The sigmoid neuron can be considered as a smoothed perceptron and it is actualy the smoothness of the sigmoid function which plays a crucial role rather than it’s detailed form. The smoothness of $\sigma$ means that small changes $\Delta w_j$ in the weights and $\Delta b$ in the bias will produce a small change $\Delta output$ in the output from the neuron. In a more mathematical and formal way:

$$ \begin{equation} \Delta output \quad = \quad \sum_{j} \frac{\partial output}{ \partial w_j} \Delta w_j + \frac{\partial output}{\partial b} \Delta b \end{equation} $$

where the sum is over all weights, $w_j$, and $\partial output / \partial w_j$ and $\partial output / \partial b$ denote partial derivatives of the output with respect to $w_j$ and $b$, respectively. Even if you’re not familiar with partial derivatives and Eq. 6 looks really complicated, the only thing that it means is that $\Delta output$ is a linear function of the changes $\Delta w_j$ and $\Delta b$ in the weights and bias, which is really good news !

So, if it’s the shape of $\sigma$ which really matters and not its exact form, why choosing this function rather than another function (such as, for example, the arctangent) ? In fact, we will see that we can chose other functions and it is worth mentioning that these function “modulating” an artificial neuron’s output are called activation functions. The difference among activation functions and the art of choosing the most appropriate one, however, will be the topic of another post.
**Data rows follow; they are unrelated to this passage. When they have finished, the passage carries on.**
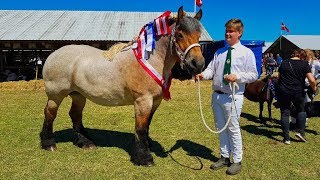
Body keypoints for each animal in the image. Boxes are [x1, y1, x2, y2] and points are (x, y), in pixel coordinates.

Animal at [39, 7, 205, 167]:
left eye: (198, 36)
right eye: (180, 34)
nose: (198, 64)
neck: (151, 59)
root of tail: (52, 55)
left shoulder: (155, 101)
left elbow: (147, 125)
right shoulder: (143, 101)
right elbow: (141, 128)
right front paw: (144, 158)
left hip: (78, 95)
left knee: (75, 114)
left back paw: (85, 142)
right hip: (56, 95)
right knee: (50, 114)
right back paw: (48, 144)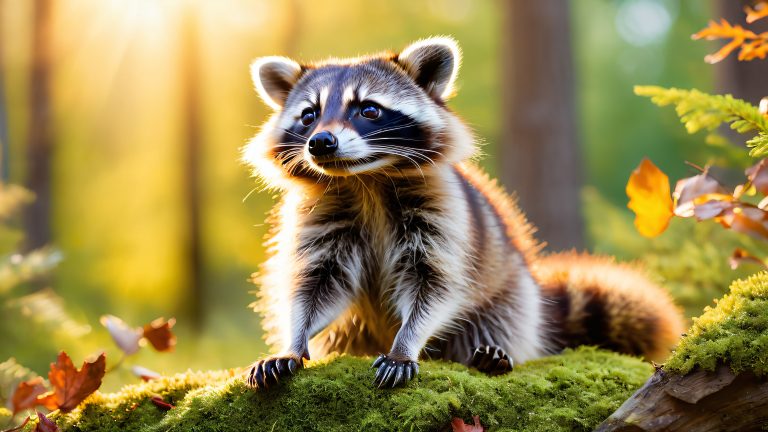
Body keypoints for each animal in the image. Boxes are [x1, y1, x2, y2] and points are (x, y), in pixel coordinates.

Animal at [242, 37, 684, 389]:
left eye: (368, 110)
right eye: (309, 115)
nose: (321, 143)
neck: (366, 180)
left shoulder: (445, 215)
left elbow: (436, 285)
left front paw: (406, 344)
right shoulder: (321, 217)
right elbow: (315, 284)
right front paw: (294, 340)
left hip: (511, 289)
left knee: (501, 318)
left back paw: (493, 354)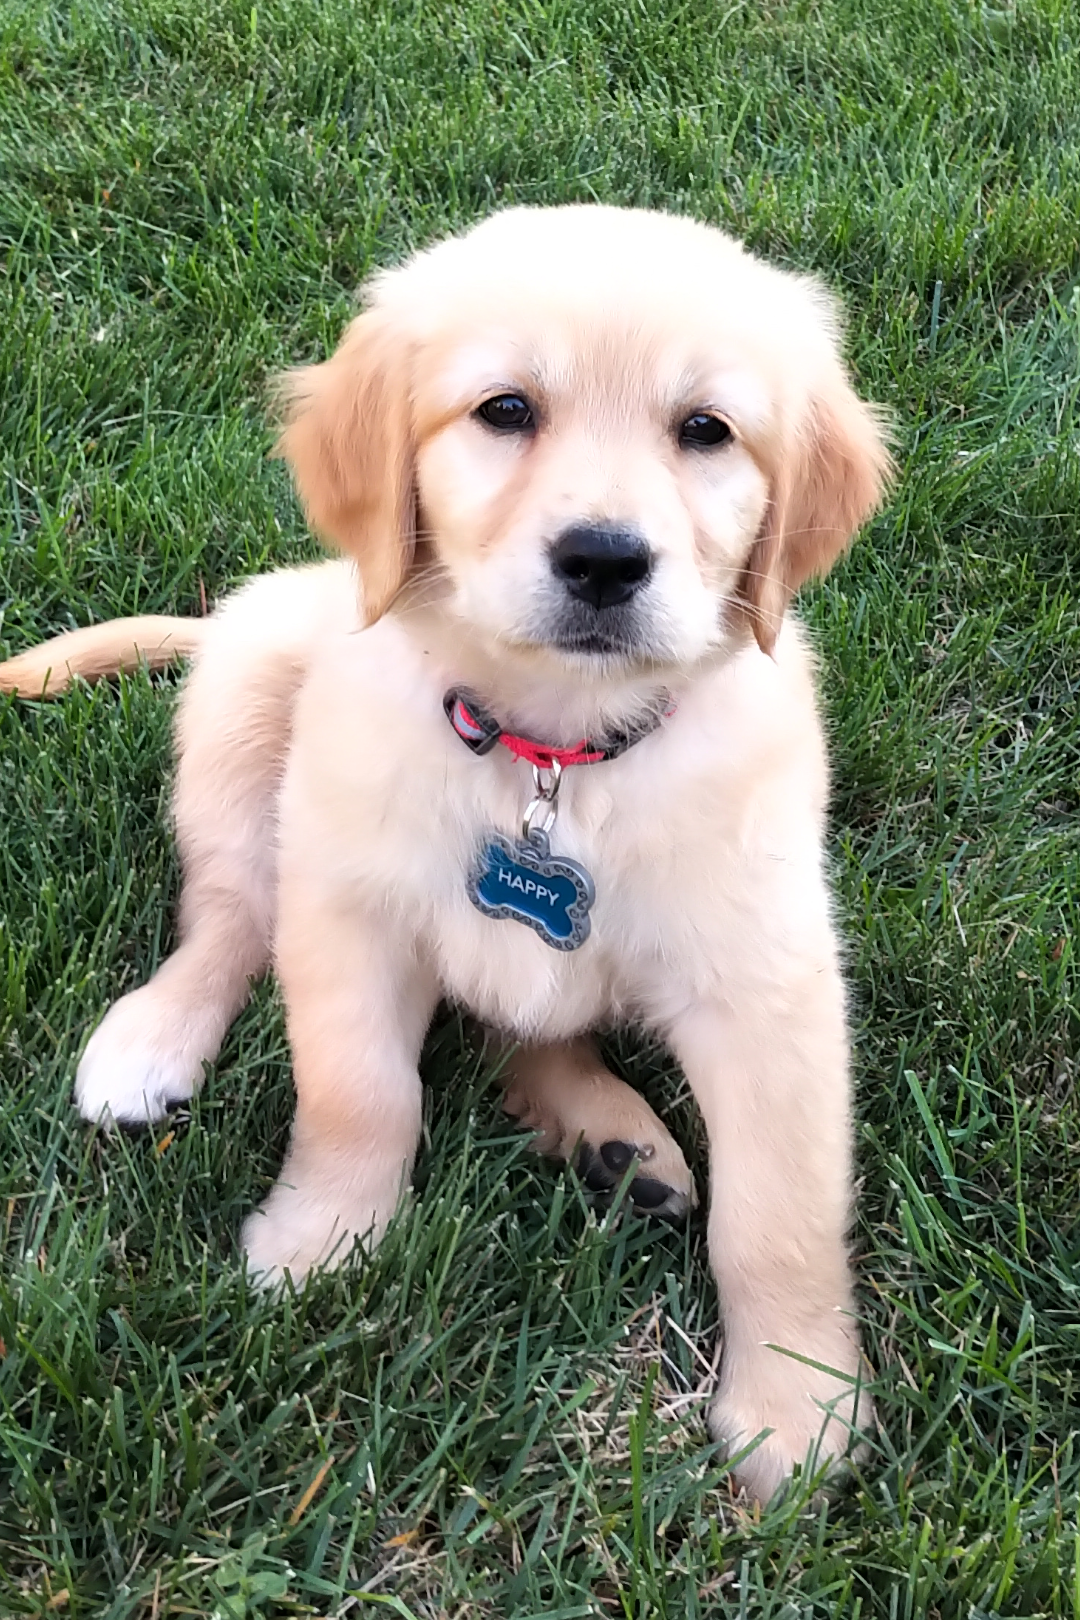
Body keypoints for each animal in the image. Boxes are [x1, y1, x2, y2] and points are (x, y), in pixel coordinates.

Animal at [0, 204, 891, 1502]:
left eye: (707, 431)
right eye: (505, 409)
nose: (605, 560)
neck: (553, 755)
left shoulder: (768, 980)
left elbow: (777, 1212)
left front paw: (798, 1406)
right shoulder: (348, 912)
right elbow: (360, 1095)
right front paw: (320, 1243)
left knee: (537, 1029)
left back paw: (616, 1140)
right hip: (247, 712)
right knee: (228, 916)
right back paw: (152, 1038)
In here, and in other simple examples you might find, the sigmoid function is the one used the most, mainly because exponentials have very lovely properties when differentiated and the algebra when calculating the pertial derivatives before (Eq. 6) is much easier with $\sigma$.

As a final (and trivial) note, how to interpret the real valued output of a sigmoid neuron ? If I want to classify an image as containing a cat or not, what $o = 0.234$ means ? Is it a cat or not ? One might establish a convention that if the value is below, let’s say 0.5, the answer is “no” while if it is above, it will be a “yes”. Otherwise, more interestingly, one can interpret the value as a probability value and therefore $o = 0.98$ will express more confidence that the image contains a cat with respect to an output $o = 0.68$.